Regarding the actual question: Without the input files so I can run things myself, I’m still not sure why you’re seeing substantial differences in the p-values despite there being no difference in the coefficients, standard errors, and null hypotheses. We actually have a unit test checking whether the results from running the analysis in the two ways you’ve described are the same. This seems to work, so there might be something about your data that we haven’t considered. If I had to guess, my guess would be that when your p-values are as low as the ones you’re looking at, we might need to use more Monte Carlo draws to get the p-values closer. If you have a chunk of the data that reproduces this issue that I can run myself, I’d be happy to take a look.

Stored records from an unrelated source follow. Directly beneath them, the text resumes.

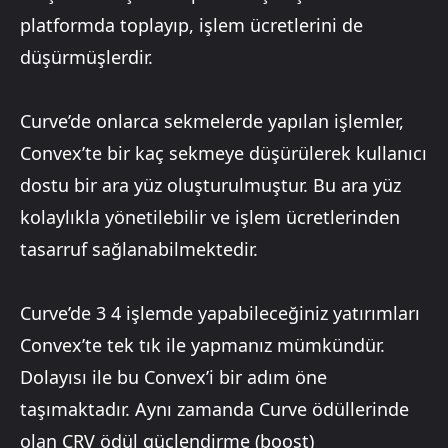
platformda toplayıp, işlem ücretlerini de
düşürmüşlerdir.
Curve’de onlarca sekmelerde yapılan işlemler,
Convex’te bir kaç sekmeye düşürülerek kullanıcı
dostu bir ara yüz oluşturulmuştur. Bu ara yüz
kolaylıkla yönetilebilir ve işlem ücretlerinden
tasarruf sağlanabilmektedir.
Curve’de 3 4 işlemde yapabileceğiniz yatırımları
Convex’te tek tık ile yapmanız mümkündür.
Dolayısı ile bu Convex’i bir adım öne
taşımaktadır. Aynı zamanda Curve ödüllerinde
olan CRV ödül güçlendirme (boost)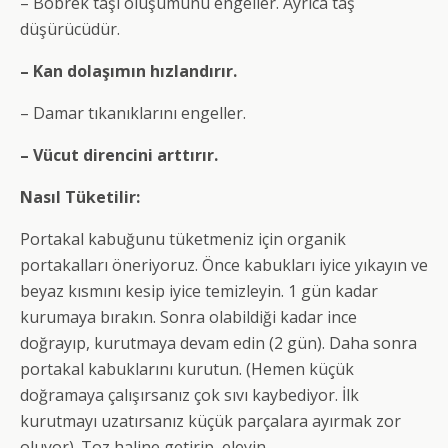
– Böbrek taşı oluşumunu engeller. Ayrıca taş
düşürücüdür.
– Kan dolaşımın hızlandırır.
– Damar tıkanıklarını engeller.
– Vücut direncini arttırır.
Nasıl Tüketilir:
Portakal kabuğunu tüketmeniz için organik
portakalları öneriyoruz. Önce kabukları iyice yıkayın ve
beyaz kısmını kesip iyice temizleyin. 1 gün kadar
kurumaya bırakın. Sonra olabildiği kadar ince
doğrayıp, kurutmaya devam edin (2 gün). Daha sonra
portakal kabuklarını kurutun. (Hemen küçük
doğramaya çalışırsanız çok sıvı kaybediyor. İlk
kurutmayı uzatırsanız küçük parçalara ayırmak zor
oluyor). Toz haline getirip, eleyin.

Regarding the slightly different null hypothesis, the null hypothesis is chosen as the median of the coefficients across the features for each covariate. However, we do some filtering to make sure that coefficients that are likely wrong because of model misfits aren’t included in this calculation. It’s possible that the models that produced errors are slightly different in the original run and the contrast tests, so this might be why the null hypothesis are slightly different.

Will

Hi Will,
Thank you for your suggestions.
I tried to subset my input_data and compared between the results. It seemed to me that if I subset the input_data small enough, the differences between pvalue and qvalue (individual) would be minimised. Please see the attachment for the subset data for examples, which you can find the same issue (I tested with abundance model using maaslin3_fit ← maaslin3(input_data = input_data_maasslin3,input_metadata = input_metadata_test,output = ‘maaslin3’,formula = ‘~ Factor_2 + (1|Random_factor)’, reference = c(‘Factor_2,F2_1’), min_abundance = 0.05,cores = 1,small_random_effects=T, save_models = T)).
metadata_test.csv (1.7 KB)
input_data_test.csv (20.4 KB)

In the meantime, I will try to fit all the data to interaction model then change the reference group. It is difficult to grasp the correct comparison in interaction model output (~ Factor_1 + Facto_2 + Factor_1:Factor_2 + (1|Random_factor) with F1_1, and F2_1 as references. As I understand, the main factors in ‘name’ (F2_2, F2_3, F2_4) are comparison between them vs F2_1 only in the pool of F1_1 (ref of factor 1), but not across Factor_1. Similarly, F1_2 showed comparison between F1_2 vs F1_1 in the pool of F2_1 (ref of factor 2). However, in the interaction terms (for examples: F1_2:F2_2, F1_2:F2_3), they are comparison between F1_2 vs ref (F1_1) in the pool of F2_2, and F2_3, respectively. Are these the correct way to understand the interaction?

Thank you for your help.
Lenny

Thanks for sending an example - I’ll look into it. Regarding the interaction model, if you want to compare every one of your 2*4=8 groups to each other, it’s probably easiest to turn them into an 8-group categorical variable and change the baseline each time. This will be equivalent to a fully interacted model. If you’re actually trying to do something else, let me know and I could advise on what to do instead.